Materiały prasowe
Logotypy
Zdjęcia
Dźwięki


Data: 2006-08-05 źródło: Jedynka Polskie Radio

O lataniu sprzed 50 lat opowiada Józef Konert z Klubu Seniorów Lotnictwa.







O lataniu sprzed 50 lat opowiada Józef Konert z Klubu Seniorów Lotnictwa
POLSKIE RADIO Program 1, 05.08.2006 r.


Redaktor: Teraz przenosimy się na Mazury, Marian Dachniewski. Będziemy teraz nie tylko na ziemi, ale również na podniebnym szlaku.

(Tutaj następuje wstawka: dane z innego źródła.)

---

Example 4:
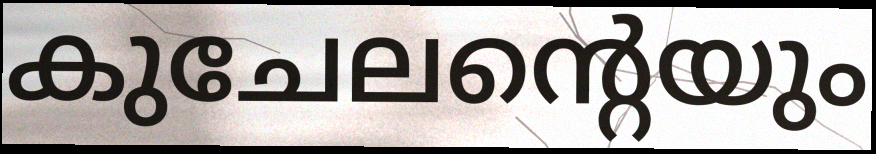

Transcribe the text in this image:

കുചേലന്റെയും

Marian Dachniewski: Dzień dobry, witam Was, co tam 300 km dla fali radiowej. Jedni pochłonięci są do końca muzyką, a inni na przykład pasją lotniczą. A z resztą w ogóle tak jak piloci mówią, latanie dla wielu z nich jest muzyką duszy i mam takiego właśnie żarłocznego na lotnictwo, powiedziałbym tak po wojskowemu, kombatanta lotniczego, bo 52 lata. Pan Józef Konert, mój gość, który reprezentuje teraz już Klub Seniora Lotnictwa z Olsztyna. Był Pan instruktorem spadochronowym, pilotem szybowcowym, w ogóle wszystko to, co ciągu 52 lat w lotnictwie się może zdarzyć, to jest Pana, że tak powiem, udziałem.

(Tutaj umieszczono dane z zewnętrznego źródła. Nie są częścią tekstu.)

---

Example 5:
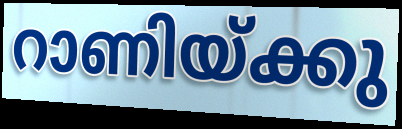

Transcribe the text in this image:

റാണിയ്ക്കു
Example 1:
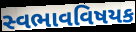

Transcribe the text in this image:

સ્વભાવવિષયક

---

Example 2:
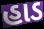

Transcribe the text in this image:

હાડ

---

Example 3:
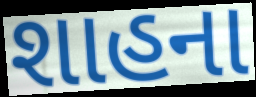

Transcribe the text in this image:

શાહના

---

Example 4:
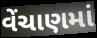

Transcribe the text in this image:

વેંચાણમાં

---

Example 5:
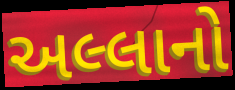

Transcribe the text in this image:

અલ્લાનો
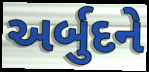
અર્બુદને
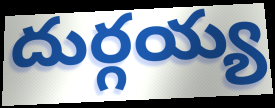
దుర్గయ్య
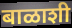
बाळाशी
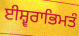
ਈਸ਼੍ਵਰਾਭਿਮਤੰ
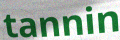
tannin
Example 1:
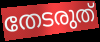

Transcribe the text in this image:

തേടരുത്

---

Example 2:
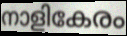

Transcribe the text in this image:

നാളികേരം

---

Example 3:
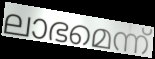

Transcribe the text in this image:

ലാഭമെന്ന്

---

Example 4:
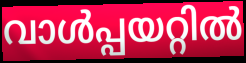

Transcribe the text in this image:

വാൾപ്പയറ്റിൽ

Józef Konert: Mogę powiedzieć tyle, że miałem zbyt dużo zainteresowań. Zacząłem od spadochroniarstwa, dokończyłem na pierwszej klasie i uprawnieniach instruktorskich, potem szybowcowe latanie również pierwsza klasa, powiedzmy z odznaką diamentową. Jeśli chodzi o lotnictwo samolotowe to licencja zawodowa, wykonywane w związku z tym loty w kraju, za granicą, także to lotnictwo mnie, że tak powiem, może brzydko, pożarło do końca, ale dzisiaj…

Marian Dachniewski: Warto było? Czy w ogóle może zdarzyć się tak, że całe życie można poświęcić jednej pasji, w tym przypadku lotnictwu?

Józef Konert: Chyba tak. Ja miałem jeszcze inne zainteresowania, motoryzacyjne, samochody, bo to jest moja szkoła średnia powiedzmy, ale samochód ma jedną wadę, niestety nie odrywa się od ziemi, prawda? To jest taki karaluch naziemny, którym możemy się przemieścić z punktu A do punktu B.

Marian Dachniewski: No i Pan się tak przemieszczał, właściwie w Europie i w Afryce, i gdzieś tam. Niech Pan powie na zakończenie młodym adeptom sztuki lotniczej, z którymi tutaj przez wiele godzin, Panowie starsi piloci już doświadczeni, rozmawiali, czy jest jakieś marzenie, które chciałby Pan spełnić, które jeszcze nie udało się?

Józef Konert: Oczywiści, że jest, chciałbym jeszcze polatać na przykład w Australii, w Waliisprings, tam są warunki trzykrotnie silniejsze od naszych na szybowcach, tam 1000 km można polecieć, że tak powiem, między kawą jedną a drugą. Poza tym latanie jako takie zaczęło się już 5 000 lat temu, Chińczycy po prostu zazdrościli ptakom, jak i my ludzie również, my się poruszamy z prędkością 5-6 km na godzinę natomiast ptaki latają do 300 i od tego się zaczęło praktycznie.

Marian Dachniewski: A marzenia mają to do siebie, że można je zrealizować dziś i jutro w Aeroklubie Krainy Jezior, tutaj w Kętrzynie. Pokazy lotnicze wspaniałe, no i rozmowy, rozmowy, rozmowy z pilotami i spełnianie swoich marzeń. Zapraszam serdecznie, a pogoda wyjątkowo naprawdę, jak w całym kraju leje gdzieś w Sopocie słyszałem, to nad Kętrzynem, nad przepiękną Krainą Jezior, piękne słońce.